▶ _TASK DETAILS_
In your copy, include no images and return each entry exactly as written.

▶ _SUPPLIED DATA_

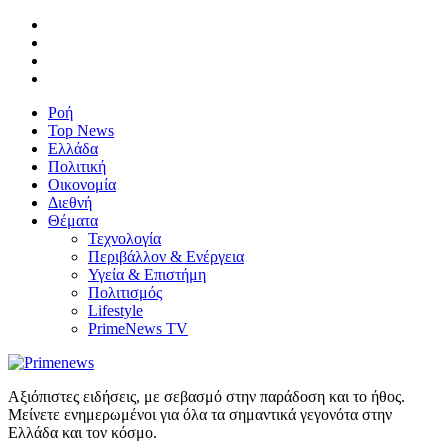
Ροή
Top News
Ελλάδα
Πολιτική
Οικονομία
Διεθνή
Θέματα
Τεχνολογία
Περιβάλλον & Ενέργεια
Υγεία & Επιστήμη
Πολιτισμός
Lifestyle
PrimeNews TV
Αξιόπιστες ειδήσεις, με σεβασμό στην παράδοση και το ήθος.
Μείνετε ενημερωμένοι για όλα τα σημαντικά γεγονότα στην
Ελλάδα και τον κόσμο.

▶ _ANSWER BELOW_
Ροή
Top News
Ελλάδα
Πολιτική
Οικονομία
Διεθνή
Θέματα
Τεχνολογία
Περιβάλλον & Ενέργεια
Υγεία & Επιστήμη
Πολιτισμός
Lifestyle
PrimeNews TV
Αξιόπιστες ειδήσεις, με σεβασμό στην παράδοση και το ήθος.
Μείνετε ενημερωμένοι για όλα τα σημαντικά γεγονότα στην
Ελλάδα και τον κόσμο.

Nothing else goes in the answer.